2021/01/27
No. 755
その就任式典はなかなか豊かな内容であった。アメリカ合衆国・ジョー・バイデン第46代大統領は、民主主義の価値を再確認し、対立を乗り越え、人々の心を結び合わせようとするみずみずしいメッセージを語った。このスピーチと、大統領と副大統領の宣誓が2時間ほどの式典のクライマックスとなる。そのほかにも式典のプロトコルには様々な手順が盛り込まれているが、今回鮮やかな印象を残したのは、アマンダ・ゴーマンだった。式典の始まりをレディ・ガガによる国歌斉唱が晴れやかな空気で満たしたのと比べると、終盤に登場して朗読された詩「The Hill We Climb(私たちが登る丘)」は、新大統領のメッセージをしっかりと大地につなぎ留める役割を果たしていた。

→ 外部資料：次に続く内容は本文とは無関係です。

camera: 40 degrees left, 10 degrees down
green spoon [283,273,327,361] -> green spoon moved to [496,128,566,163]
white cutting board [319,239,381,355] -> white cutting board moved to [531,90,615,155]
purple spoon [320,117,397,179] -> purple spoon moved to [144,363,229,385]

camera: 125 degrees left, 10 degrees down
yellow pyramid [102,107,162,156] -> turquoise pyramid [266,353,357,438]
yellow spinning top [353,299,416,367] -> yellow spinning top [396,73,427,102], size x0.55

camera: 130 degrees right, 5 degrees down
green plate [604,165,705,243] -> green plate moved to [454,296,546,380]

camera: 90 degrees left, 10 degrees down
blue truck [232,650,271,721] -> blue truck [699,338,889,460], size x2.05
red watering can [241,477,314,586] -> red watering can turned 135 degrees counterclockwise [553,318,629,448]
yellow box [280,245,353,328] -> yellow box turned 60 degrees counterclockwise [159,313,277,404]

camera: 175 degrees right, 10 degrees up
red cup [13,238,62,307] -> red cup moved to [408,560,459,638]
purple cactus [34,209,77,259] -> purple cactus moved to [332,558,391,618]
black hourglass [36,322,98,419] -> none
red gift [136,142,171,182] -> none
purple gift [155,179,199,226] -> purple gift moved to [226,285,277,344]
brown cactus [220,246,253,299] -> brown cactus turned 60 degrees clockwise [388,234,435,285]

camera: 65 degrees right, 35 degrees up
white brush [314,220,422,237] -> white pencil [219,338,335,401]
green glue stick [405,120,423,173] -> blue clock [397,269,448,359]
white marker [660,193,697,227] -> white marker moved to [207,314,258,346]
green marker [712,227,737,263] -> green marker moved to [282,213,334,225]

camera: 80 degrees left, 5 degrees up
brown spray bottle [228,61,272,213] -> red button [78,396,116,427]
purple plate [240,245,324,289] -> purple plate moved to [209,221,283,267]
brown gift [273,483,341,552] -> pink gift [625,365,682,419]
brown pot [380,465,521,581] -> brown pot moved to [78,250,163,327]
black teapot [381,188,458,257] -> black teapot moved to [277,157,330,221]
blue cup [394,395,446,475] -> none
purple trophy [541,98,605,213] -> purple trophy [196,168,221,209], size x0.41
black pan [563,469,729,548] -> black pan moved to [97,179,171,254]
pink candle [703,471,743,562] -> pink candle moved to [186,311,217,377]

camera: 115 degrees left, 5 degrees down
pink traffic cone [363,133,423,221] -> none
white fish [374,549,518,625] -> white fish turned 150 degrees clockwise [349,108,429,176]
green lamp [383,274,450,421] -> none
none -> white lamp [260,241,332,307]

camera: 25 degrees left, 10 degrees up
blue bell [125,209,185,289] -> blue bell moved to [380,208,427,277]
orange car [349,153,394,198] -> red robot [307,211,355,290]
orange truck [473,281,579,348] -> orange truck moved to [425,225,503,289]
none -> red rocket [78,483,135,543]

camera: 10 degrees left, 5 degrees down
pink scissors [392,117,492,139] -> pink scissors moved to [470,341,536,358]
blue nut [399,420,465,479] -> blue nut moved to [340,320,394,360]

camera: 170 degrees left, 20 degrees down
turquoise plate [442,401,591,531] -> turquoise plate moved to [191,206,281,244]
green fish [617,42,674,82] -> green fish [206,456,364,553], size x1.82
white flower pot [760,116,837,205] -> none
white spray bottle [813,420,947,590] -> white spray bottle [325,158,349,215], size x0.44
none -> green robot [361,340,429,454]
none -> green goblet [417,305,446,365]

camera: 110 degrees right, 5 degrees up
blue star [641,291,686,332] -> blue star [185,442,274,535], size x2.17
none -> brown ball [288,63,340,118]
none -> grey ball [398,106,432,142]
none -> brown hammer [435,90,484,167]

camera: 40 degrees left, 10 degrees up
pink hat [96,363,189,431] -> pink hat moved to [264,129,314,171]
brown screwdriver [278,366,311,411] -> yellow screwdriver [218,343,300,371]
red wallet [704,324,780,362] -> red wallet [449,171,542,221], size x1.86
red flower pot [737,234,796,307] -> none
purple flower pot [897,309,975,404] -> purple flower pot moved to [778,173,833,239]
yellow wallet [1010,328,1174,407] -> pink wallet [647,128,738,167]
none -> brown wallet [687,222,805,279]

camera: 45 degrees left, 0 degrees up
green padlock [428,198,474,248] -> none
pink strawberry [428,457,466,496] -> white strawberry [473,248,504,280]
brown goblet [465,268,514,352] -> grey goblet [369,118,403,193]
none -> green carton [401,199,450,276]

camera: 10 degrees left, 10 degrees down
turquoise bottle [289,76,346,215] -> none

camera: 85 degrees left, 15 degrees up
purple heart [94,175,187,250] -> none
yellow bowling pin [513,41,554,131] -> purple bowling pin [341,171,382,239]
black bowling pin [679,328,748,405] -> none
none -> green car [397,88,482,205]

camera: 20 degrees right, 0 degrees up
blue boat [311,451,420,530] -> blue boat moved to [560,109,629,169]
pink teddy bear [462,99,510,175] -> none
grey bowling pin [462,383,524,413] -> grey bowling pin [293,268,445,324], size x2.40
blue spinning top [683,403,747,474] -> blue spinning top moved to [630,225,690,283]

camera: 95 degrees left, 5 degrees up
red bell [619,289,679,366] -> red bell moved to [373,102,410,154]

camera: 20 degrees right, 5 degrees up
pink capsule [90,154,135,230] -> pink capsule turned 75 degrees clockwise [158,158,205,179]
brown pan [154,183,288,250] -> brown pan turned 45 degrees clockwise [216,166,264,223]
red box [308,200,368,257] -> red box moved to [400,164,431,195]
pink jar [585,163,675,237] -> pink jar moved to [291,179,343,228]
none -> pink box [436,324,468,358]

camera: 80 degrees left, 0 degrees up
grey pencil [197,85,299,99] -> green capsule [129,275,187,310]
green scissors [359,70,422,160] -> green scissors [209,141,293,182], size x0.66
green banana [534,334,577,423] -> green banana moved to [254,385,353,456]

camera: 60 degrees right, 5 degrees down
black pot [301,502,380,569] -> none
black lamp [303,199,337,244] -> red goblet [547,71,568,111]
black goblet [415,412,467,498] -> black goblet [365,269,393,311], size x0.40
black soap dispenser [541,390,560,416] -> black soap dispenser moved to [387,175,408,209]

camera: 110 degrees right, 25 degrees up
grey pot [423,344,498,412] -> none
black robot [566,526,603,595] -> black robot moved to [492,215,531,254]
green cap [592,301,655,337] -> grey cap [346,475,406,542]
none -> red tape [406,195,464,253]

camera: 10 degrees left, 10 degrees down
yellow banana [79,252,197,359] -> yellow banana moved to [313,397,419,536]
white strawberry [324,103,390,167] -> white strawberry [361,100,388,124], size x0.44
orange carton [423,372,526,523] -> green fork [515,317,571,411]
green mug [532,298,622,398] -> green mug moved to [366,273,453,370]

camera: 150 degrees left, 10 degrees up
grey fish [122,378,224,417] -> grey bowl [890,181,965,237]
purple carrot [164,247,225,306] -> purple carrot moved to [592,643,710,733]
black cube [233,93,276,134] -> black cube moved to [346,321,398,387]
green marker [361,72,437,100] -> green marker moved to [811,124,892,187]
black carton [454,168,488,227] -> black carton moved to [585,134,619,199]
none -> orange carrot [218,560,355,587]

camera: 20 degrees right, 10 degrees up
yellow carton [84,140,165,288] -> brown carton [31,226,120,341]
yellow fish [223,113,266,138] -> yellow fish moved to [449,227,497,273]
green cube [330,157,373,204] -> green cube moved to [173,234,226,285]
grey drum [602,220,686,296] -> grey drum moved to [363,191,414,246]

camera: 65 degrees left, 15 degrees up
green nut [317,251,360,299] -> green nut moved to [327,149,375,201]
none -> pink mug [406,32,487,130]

アマンダは2017年に全米青年詩人賞を受賞した若い詩人である(1998年生)。光を見る勇気を、光となる勇気を。彼女は困難を乗り越えて希望を持ち続けることの大切さを、紡ぎ出した。その詩はリズミカルに韻を踏み、ウォルト・ホイットマンのような格調があり、ハート・クレインの詩(The Bridges)のようにアメリカの各地方の歴史的特色をうまく織り込みながらまとめていた。一方で語る声はよく練り上げた詩を自ら乗り越えるエネルギーを宿している。同世代であるパキスタンの活動家マララ・ユスフザイからも影響を受けたというアマンダには、荒野に呼びかける声がある。
就任式典での詩人の登壇は、J・F・ケネディに招聘されたロバート・フロストに始まって民主党の大統領での伝統であるが、詩を組み込むのはとても効果的な趣向である。それも含めて今回の式典はアマンダ抜きでは考えられないもので、詩の力をまざまざと見せつけられた感があった。それが滑り出しのいち早いアクションを後押ししたとも言える。日本でも試みられてよいかもしれない。